1 後ろに重心のある言語
河野六郎は「日本語(特質)」(『日本列島の言語』)で、日本語をアルタイ型言語の一つとしています。その一番の特徴は、重要な語または単位がつねに後に置かれることだということでした。重要な語・単位を修飾する言葉は、それよりも前に置かれているのです。
たとえば「父の大臣(オトド)」の場合、実質は「父」=「大臣」と考えることが自然でしょう。本来ならば同格といってもおかしくないところです。しかし、この形式をとるとき「父」は従属する言葉となります。「父」<「大臣」という扱いになるのです。
このことはセンテンスの構造にも表れます。大野晋も『日本語練習帳』で指摘していました。[「意味」の上からセンテンスを見ると][そのセンテンスの肯定、推定(未来)、回想(過去)、疑問など一番重要な判断は日本語では文末で決定されます](p.69)。
2 日本語は「単肢言語」
日本語が後ろに重心のある言語だとしたら、文末が大切になるのは自然です。わかりあっている者どうしならば、文末だけでも話はほとんど通じます。「行ったの」「やめておいたよ」だけでも十分でしょう。誰のことか、どこのことか、前提が明らかだからです。
このように文末に重点が置かれる一方で、主体は必要に応じてしか記述されない言語のことを「単肢言語」と河野六郎は呼びました。文末の主体を記述しないのは主体の省略ではなくて、主体の記述をしない方が標準スタイルなのだということになります。

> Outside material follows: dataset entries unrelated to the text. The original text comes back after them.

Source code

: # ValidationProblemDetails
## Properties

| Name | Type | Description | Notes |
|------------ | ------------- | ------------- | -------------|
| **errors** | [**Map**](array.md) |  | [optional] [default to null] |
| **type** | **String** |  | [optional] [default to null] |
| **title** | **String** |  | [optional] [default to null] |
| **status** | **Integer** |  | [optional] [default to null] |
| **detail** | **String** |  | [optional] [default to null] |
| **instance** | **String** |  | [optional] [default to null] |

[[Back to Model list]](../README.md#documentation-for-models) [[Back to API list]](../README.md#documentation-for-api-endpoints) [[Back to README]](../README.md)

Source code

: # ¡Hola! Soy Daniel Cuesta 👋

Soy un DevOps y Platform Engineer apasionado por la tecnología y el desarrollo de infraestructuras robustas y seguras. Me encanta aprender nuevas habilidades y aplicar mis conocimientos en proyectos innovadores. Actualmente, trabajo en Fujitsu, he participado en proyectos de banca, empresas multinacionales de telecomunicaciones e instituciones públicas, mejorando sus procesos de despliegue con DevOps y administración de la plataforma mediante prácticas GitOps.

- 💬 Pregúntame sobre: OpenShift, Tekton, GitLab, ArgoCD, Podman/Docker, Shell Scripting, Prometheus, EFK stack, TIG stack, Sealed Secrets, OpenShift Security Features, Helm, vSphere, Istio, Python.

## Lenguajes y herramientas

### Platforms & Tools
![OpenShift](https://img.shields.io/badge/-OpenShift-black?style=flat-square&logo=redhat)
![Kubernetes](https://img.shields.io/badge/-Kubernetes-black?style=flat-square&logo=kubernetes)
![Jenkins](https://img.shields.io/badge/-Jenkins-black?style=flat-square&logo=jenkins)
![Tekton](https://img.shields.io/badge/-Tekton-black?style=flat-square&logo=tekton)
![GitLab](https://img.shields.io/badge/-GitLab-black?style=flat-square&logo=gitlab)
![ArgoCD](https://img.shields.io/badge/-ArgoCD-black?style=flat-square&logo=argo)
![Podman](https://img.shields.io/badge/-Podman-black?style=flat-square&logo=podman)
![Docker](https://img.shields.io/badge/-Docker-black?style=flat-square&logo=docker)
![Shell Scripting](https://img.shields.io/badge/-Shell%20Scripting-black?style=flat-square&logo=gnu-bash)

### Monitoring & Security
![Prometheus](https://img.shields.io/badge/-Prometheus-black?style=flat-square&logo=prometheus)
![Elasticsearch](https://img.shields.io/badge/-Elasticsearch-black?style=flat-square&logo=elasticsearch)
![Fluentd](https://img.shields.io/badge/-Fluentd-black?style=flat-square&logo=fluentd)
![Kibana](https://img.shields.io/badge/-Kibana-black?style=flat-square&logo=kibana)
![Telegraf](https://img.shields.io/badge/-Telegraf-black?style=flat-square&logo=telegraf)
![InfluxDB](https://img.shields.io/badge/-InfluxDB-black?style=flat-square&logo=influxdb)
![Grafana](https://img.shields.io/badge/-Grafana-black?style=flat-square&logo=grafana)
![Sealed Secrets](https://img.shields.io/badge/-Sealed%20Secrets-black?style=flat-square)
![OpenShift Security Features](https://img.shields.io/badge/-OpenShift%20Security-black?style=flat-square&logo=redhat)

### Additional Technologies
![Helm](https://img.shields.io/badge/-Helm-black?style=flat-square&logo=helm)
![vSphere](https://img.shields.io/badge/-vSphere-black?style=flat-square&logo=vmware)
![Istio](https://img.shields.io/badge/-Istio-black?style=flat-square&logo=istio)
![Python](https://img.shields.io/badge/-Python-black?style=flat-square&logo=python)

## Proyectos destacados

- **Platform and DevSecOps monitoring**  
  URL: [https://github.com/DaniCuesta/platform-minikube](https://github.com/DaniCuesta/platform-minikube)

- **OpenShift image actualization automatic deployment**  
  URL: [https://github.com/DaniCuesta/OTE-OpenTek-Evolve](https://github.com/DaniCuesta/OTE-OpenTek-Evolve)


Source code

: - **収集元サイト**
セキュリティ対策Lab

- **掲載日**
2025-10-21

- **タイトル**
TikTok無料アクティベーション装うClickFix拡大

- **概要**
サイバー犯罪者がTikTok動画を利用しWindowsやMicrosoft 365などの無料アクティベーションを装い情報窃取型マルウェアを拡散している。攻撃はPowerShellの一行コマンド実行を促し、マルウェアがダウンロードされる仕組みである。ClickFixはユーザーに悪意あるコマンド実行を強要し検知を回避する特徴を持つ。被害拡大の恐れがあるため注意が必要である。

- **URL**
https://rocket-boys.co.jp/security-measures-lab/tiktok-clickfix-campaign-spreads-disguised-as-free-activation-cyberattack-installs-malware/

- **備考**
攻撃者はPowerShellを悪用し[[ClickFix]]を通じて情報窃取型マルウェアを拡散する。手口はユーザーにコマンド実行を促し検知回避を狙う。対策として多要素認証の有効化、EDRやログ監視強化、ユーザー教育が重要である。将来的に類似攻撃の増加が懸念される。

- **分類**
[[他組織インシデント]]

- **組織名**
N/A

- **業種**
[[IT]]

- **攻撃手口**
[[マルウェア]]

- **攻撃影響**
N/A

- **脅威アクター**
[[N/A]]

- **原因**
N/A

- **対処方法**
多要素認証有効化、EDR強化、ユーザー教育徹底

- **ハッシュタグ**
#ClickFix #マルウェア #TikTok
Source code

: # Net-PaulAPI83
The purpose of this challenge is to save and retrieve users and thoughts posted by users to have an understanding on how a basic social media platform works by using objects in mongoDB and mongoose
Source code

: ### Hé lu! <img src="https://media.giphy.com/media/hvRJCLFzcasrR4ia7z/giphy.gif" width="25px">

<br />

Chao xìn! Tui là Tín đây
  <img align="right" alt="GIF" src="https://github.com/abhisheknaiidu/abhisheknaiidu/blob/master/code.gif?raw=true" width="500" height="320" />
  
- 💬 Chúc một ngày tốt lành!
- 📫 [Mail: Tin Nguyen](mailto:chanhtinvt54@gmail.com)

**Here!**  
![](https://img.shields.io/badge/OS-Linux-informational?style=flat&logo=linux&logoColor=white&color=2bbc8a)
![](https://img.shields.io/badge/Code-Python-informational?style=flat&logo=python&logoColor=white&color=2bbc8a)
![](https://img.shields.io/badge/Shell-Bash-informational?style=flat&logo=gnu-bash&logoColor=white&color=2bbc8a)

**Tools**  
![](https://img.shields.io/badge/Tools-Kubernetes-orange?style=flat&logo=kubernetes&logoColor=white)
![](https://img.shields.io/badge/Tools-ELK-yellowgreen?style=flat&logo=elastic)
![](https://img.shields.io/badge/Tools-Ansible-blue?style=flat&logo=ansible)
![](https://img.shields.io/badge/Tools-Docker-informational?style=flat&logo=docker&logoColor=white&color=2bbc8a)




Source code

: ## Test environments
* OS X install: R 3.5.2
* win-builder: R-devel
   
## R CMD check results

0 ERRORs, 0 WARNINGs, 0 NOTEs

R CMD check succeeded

合理的に考えるならば、文脈の中で主体が了解されている場合に、わざわざ記述する必要はないのです。わかりきった主体が何度となく記述されたなら、私たちはかえってうるさく感じます。文章を添削する側の人は、おそらくそれらをカットすることでしょう。
3 主体がわかるのが必要条件
インド・ヨーロッパ語の場合、主語と述語動詞が人称・数を照応させています。センテンス内に、主語と述語動詞をつねに明示するルールがあるのです。このように主語(主体)と述語動詞の記述が不可欠な言語のことを、両肢言語と河野は呼びました。
両肢言語の場合、主体を記述しますから、主体が不明ということはありません。日本語の場合、主体の記述は必要ある場合に限られます。(1)文脈の中で主体が了解されていない場合、(2)主体が了解されていても、あえて記述して強調する場合の2パターンです。
文末の主体がわかっている場合、記述しようがしまいが主体は了解されています。一方、文末の主体がわからなければ、主体は記述されなくてはならないのです。つまり適切な日本語の文である限り、文末の主体がわからないケースはないということになります。
読む側にセンテンスの主体が伝わること、これでわからなかったらおかしいという文章であることが、適切な文章の不可欠な要件と言ってもよいでしょう。日本語の場合、主体を記述しないことがありますが、主体の概念が不要になったわけではないということです。